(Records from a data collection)
= = = =

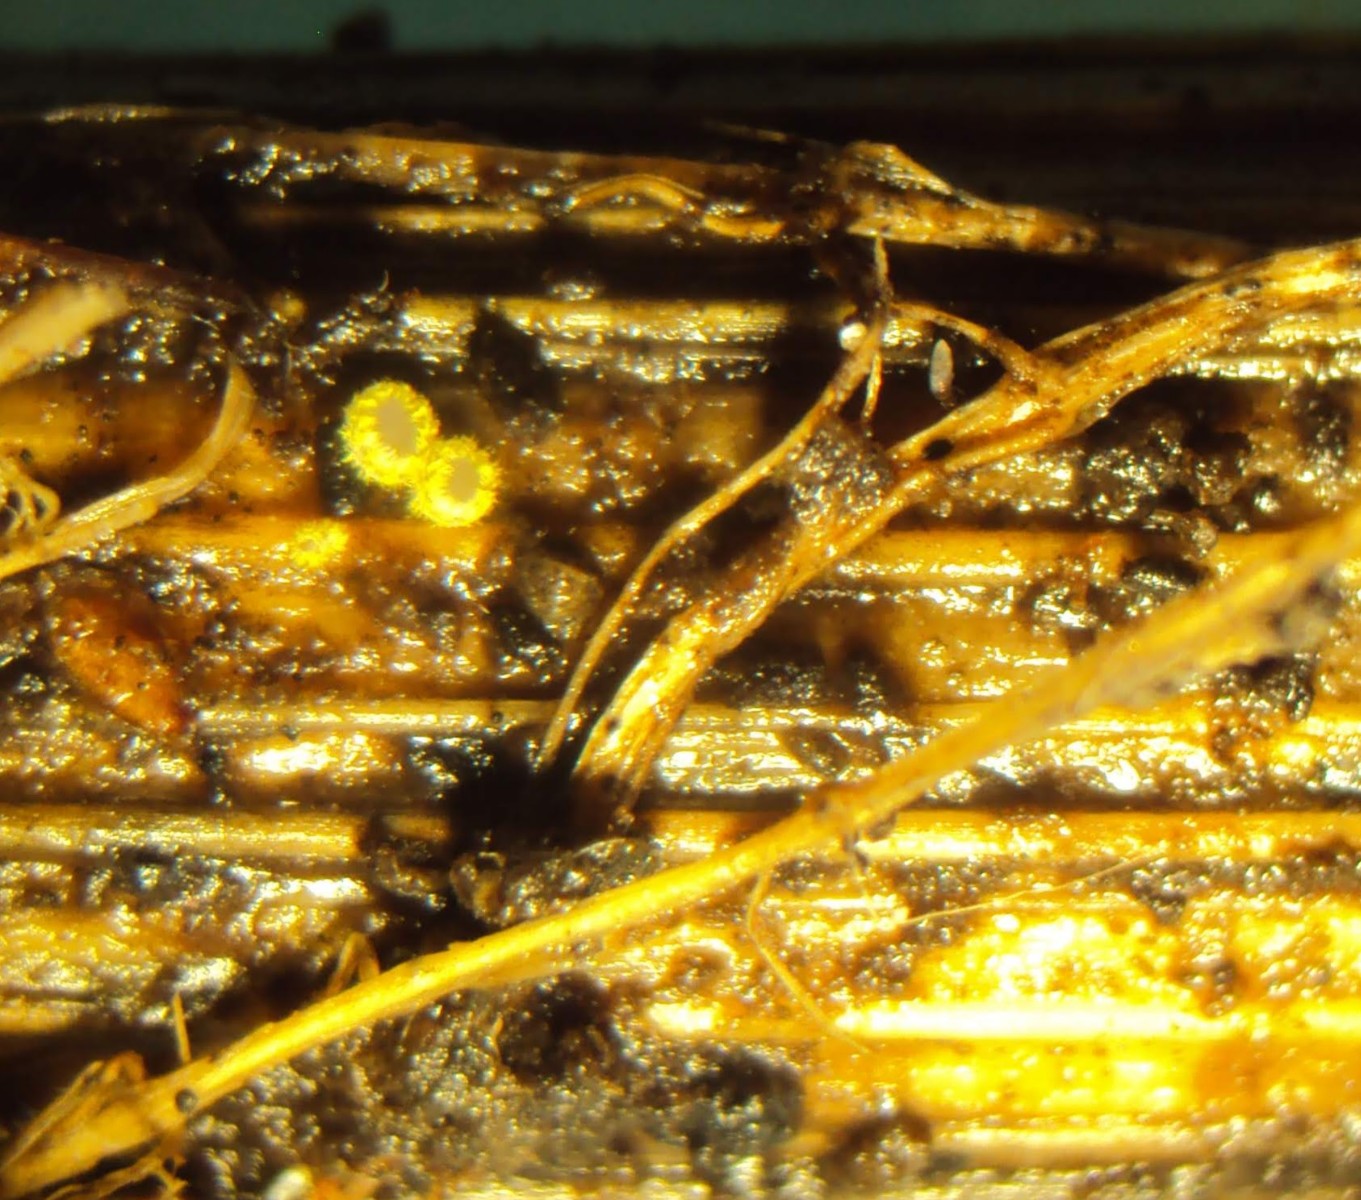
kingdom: Fungi
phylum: Ascomycota
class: Leotiomycetes
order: Helotiales
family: Lachnaceae
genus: Trichopeziza
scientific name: Trichopeziza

= = = =

**What to work on**
Render the listing above as a two-column CSV with the header columns "entry" and "classification," giving one row per item: its text under "entry" and its answer under "classification," each in a single quoted field with line breaks converted to spaces. Leave out the pictures.

**Solved problem**
entry,classification
"kingdom:","Fungi"
"phylum:","Ascomycota"
"class:","Leotiomycetes"
"order:","Helotiales"
"family:","Lachnaceae"
"genus:","Trichopeziza"
"scientific name:","Trichopeziza"